We only recently started checking CAA at issuance time when the original CAA lookup for the authorization is no longer considered usable by the baseline requirements. There was a bug with the recheck implementation that turned the failures into Internal Server Errors instead of a better error representation. We've fixed that bug but the fix hasn't made its way to production yet.

1 Like

@schoen Thanks! I did not know it any of this info was sensitive so i just redacted everything.

@cpu Thanks for the help. If I correctly understand what you wrote the bug only made the error pop out different and had nothing to do with the CAA lookup failure itself. Do you have any pointers on that? The hostingprovider for that domain does not yet support CAA records, could that be the problem? or do I need to look elsewhere? Any help would be much appreciated.

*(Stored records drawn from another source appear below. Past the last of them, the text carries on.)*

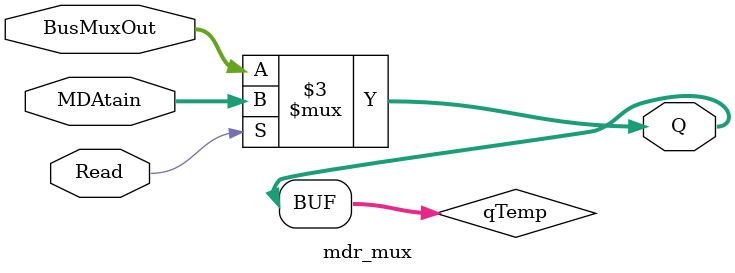
<source format=v>
`timescale 1ns/10ps

module mdr_mux (
	input wire [31:0] BusMuxOut,
	input wire Read,
	input wire [31:0] MDAtain,
	output wire [31:0] Q
	);
	
	reg [31:0] qTemp;
	always @ (*)
		begin
			if (Read) begin
				qTemp <= MDAtain;
			end
			else begin
				qTemp <= BusMuxOut;
			end
		end
	assign Q = qTemp;
endmodule 

</source>
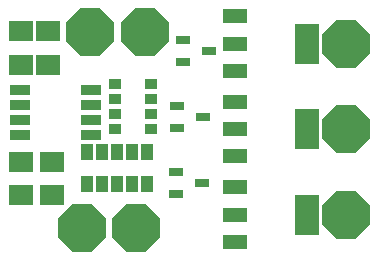
<source format=gbr>
G04 EAGLE Gerber RS-274X export*
G75*
%MOMM*%
%FSLAX34Y34*%
%LPD*%
%INSoldermask Top*%
%IPPOS*%
%AMOC8*
5,1,8,0,0,1.08239X$1,22.5*%
G01*
%ADD10R,1.727200X0.863600*%
%ADD11R,2.003200X1.803200*%
%ADD12P,4.343848X8X22.500000*%
%ADD13R,1.053200X0.913200*%
%ADD14R,2.103200X1.153200*%
%ADD15R,2.103200X3.453200*%
%ADD16R,1.253200X0.803200*%
%ADD17R,1.103200X1.353200*%
%ADD18R,2.006200X1.803200*%


D10*
X171974Y95250D03*
X112506Y95250D03*
X171974Y107950D03*
X171974Y120650D03*
X112506Y107950D03*
X112506Y120650D03*
X171974Y133350D03*
X112506Y133350D03*
D11*
X139700Y72420D03*
X139700Y44420D03*
D12*
X388620Y27940D03*
X388620Y100330D03*
X388620Y172720D03*
D13*
X223530Y100330D03*
X223530Y113030D03*
X223530Y125730D03*
X223530Y138430D03*
X193030Y100330D03*
X193030Y113030D03*
X193030Y125730D03*
X193030Y138430D03*
D14*
X294620Y50940D03*
X294620Y27940D03*
X294620Y4940D03*
D15*
X355620Y27940D03*
D14*
X294620Y123330D03*
X294620Y100330D03*
X294620Y77330D03*
D15*
X355620Y100330D03*
D14*
X294620Y195720D03*
X294620Y172720D03*
X294620Y149720D03*
D15*
X355620Y172720D03*
D12*
X218440Y182880D03*
X171450Y182880D03*
X165100Y16510D03*
X210820Y16510D03*
D16*
X244270Y64110D03*
X244270Y45110D03*
X266270Y54610D03*
X245540Y119990D03*
X245540Y100990D03*
X267540Y110490D03*
X250620Y175870D03*
X250620Y156870D03*
X272620Y166370D03*
D17*
X168910Y53560D03*
X181610Y53560D03*
X194310Y53560D03*
X207010Y53560D03*
X219710Y53560D03*
X219710Y81060D03*
X207010Y81060D03*
X194310Y81060D03*
X181610Y81060D03*
X168910Y81060D03*
D18*
X113030Y72640D03*
X113030Y44200D03*
X135890Y154690D03*
X135890Y183130D03*
X113030Y154690D03*
X113030Y183130D03*
M02*

</source>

Hi @joeyboon - that's correct.

Sure! We have a documentation page on CAA that is probably the best resource. In your case your DNS provider is falling into the "SERVFAIL" bucket described on that docs page. They don't need to support adding CAA records but they do need to respond the correct way when Let's Encrypt asks if you have a CAA record. You could contact your DNS provider to ask about why they return the incorrect SERVFAIL status or you could switch to an alternative DNS provider.

Hope that helps!

1 Like

I solved it! Problem was located at my domain registrar. They had to reset DNSsec for the domain. Now everything works like a charm! Thanks again for helping out a noobie :wink:

1 Like

Looks like recent changes broke this again. The libreswan.* domains, which are DNAMEs to libreswan.org all broke :frowning:

we changed all libreswan.* domains to not use DNAME for now, and left libreswan.net broken so it can be used to diagnose and test. We do want to go back to using DNAMEs again for all domains through…

Hi @letoams,

In the process of working through the legacy CAA implementation we were required to deploy to meet the baseline requirements we made a choice to not support DNAMEs.

I believe this will work when we return to an erratum 5065 CAA tree climbing algorithm. We're petitioning various parties/root programs to try and get back to this state ASAP.